Implementation Considerations:

LLM Dependency: RAGAS relies heavily on the performance and availability of the LLM used for evaluation (e.g., gpt-3.5-turbo). The quality of the RAGAS scores is dependent on the LLM's ability to follow instructions precisely and perform the required tasks (statement extraction, verification, question generation, sentence extraction). Results may vary with different LLM providers or models.
Computational Cost and Latency: Evaluating a RAG output involves multiple API calls to the LLM per metric. For example, Faithfulness requires one call to extract statements and then potentially several more calls to verify each statement. This can be computationally expensive and slow, especially when evaluating a large dataset of questions.
Prompt Sensitivity: The metrics are defined by specific prompts used to interact with the evaluation LLM. Changes to these prompts could potentially alter the resulting scores.
Integration: RAGAS provides integrations with popular RAG frameworks like LlamaIndex and LangChain, making it easier to incorporate automated evaluation into development workflows.

Practical Usage:

RAGAS is valuable during the development and iteration phase of a RAG system. You can use it to:

Compare different retrieval strategies (e.g., different chunk sizes, different embedding models, keyword search vs. vector search).
Evaluate the impact of different LLM models or prompting techniques on the generation quality.
Identify which component of your RAG pipeline (retrieval or generation) is underperforming. A low Context Relevance might point to retrieval issues, while low Faithfulness or Answer Relevance might indicate problems with the LLM's processing of the context or its ability to answer the question effectively.
Automate regression testing as you make changes to your RAG pipeline.

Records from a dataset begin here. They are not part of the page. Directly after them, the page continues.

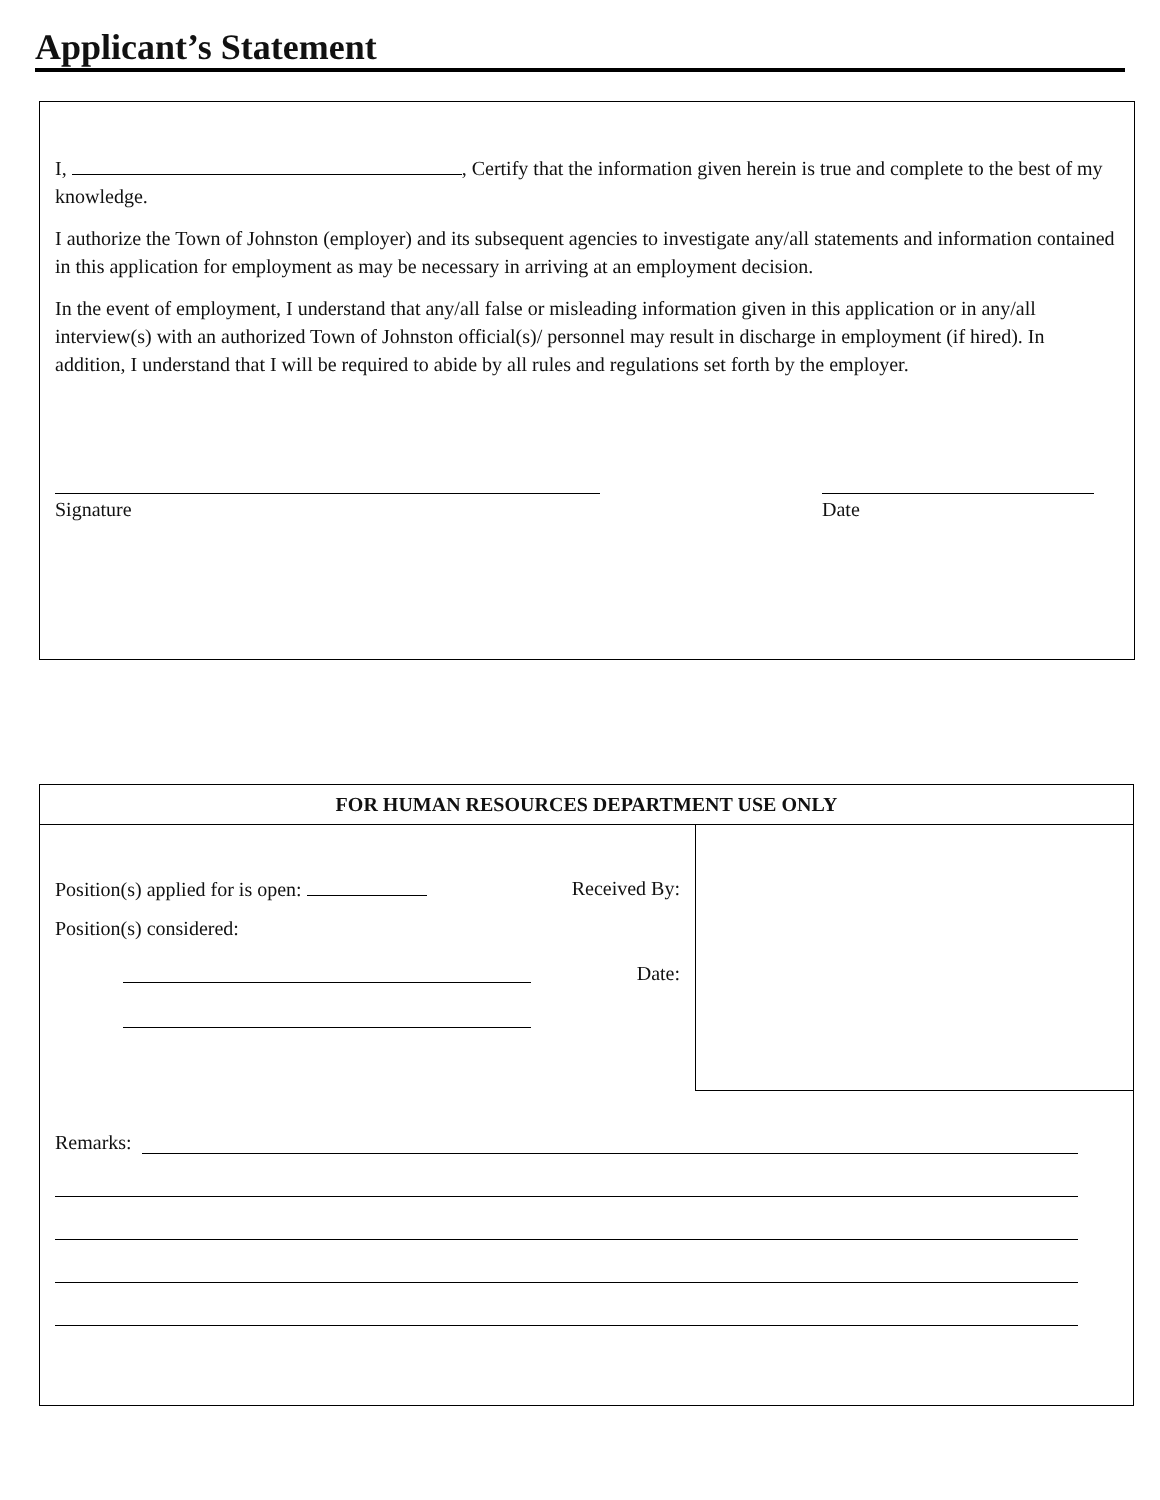Applicant’s Statement
I, , Certify that the information given herein is true and complete to the best of my knowledge.
I authorize the Town of Johnston (employer) and its subsequent agencies to investigate any/all statements and information contained in this application for employment as may be necessary in arriving at an employment decision.
In the event of employment, I understand that any/all false or misleading information given in this application or in any/all interview(s) with an authorized Town of Johnston official(s)/ personnel may result in discharge in employment (if hired). In addition, I understand that I will be required to abide by all rules and regulations set forth by the employer.
Signature Date
FOR HUMAN RESOURCES DEPARTMENT USE ONLY
Position(s) applied for is open: Received By:
Position(s) considered:
Date:
Remarks:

While the paper focuses on evaluation using OpenAI models, the RAGAS framework is designed to be adaptable, allowing practitioners to potentially substitute other LLMs or embedding models, although empirical validation would be necessary to understand the impact on metric reliability. The WikiEval dataset (James et al., 2023 ) provides a benchmark to test agreement with human judgment for different evaluation setups.